Morning trains screamed through tunnels like nothing had happened. Office workers scrolled through their phones, annoyed by delays that had nothing to do with ruined schools or broken barriers. News anchors spoke calmly about "structural damage" and "controlled demolition," their voices smooth, convincing.

The footage looped. Blurred. Edited.

No swords. No light. No shadow.

Just rubble.

Tobi stood in front of the mirror and barely recognised the person staring back.

The bandages were gone now, replaced by thin scars that refused to fade. Pale lines crossed his chest like memories his body refused to forget. He pressed two fingers lightly against them.

No pain.

That bothered him more than the pain ever did.

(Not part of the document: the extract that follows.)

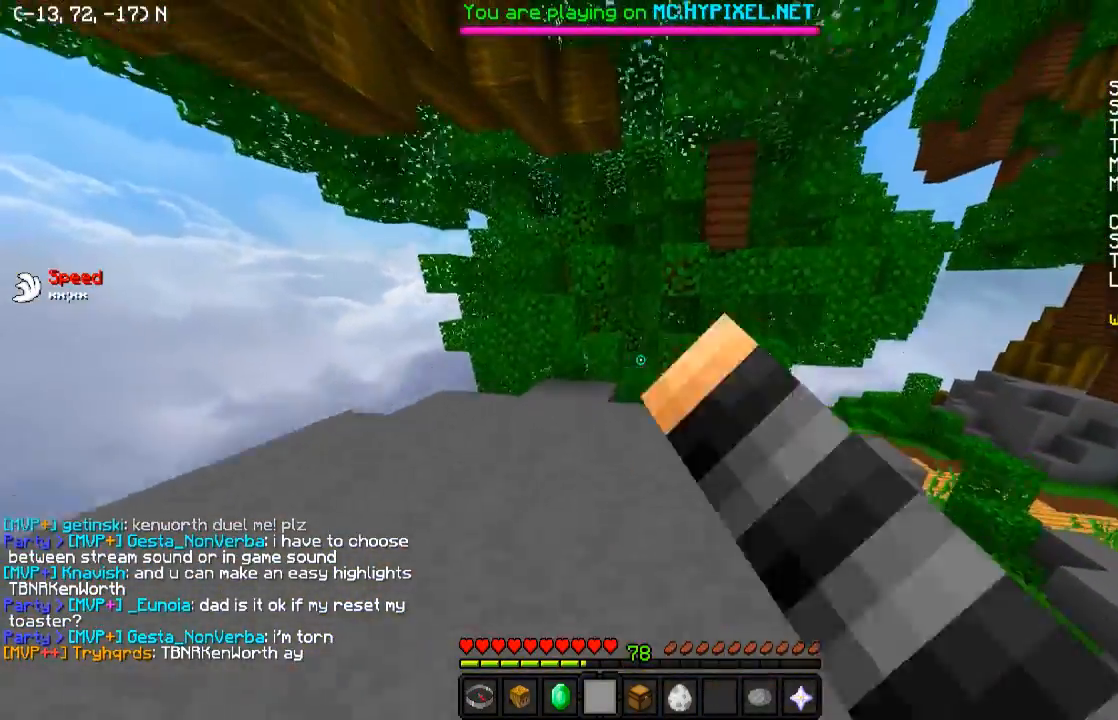
{"keys": [], "events": [[133, "a", "down"], [283, "a", "up"], [483, "w", "up"]]}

He exhaled slowly and turned away.

The sword was not there.

Not physically.

But he could feel it.

Not at his side.

Not in his hands.

Inside.

Waiting.

---

The temporary facility didn't feel like a school.

White walls. Long corridors. Too clean. Too quiet.

Students were scattered into different rooms, schedules rearranged "until further notice." Teachers moved with measured steps, eyes always alert, hands never far from where weapons would be if anyone acknowledged they existed.

No one talked about the attack.

Not directly.

But everyone felt it.

Tobi walked down the hallway, footsteps soft against the polished floor. Conversations died the moment he passed. Some students looked away. Others stared too long, curiosity mixed with fear.

That's him. The one from the ruins. The swordsman.

He hated the word.

At the far end of the hall, Iruka leaned against a window, arms crossed, eyes half-lidded like he was bored.

He wasn't.

"You're late," Iruka said without turning.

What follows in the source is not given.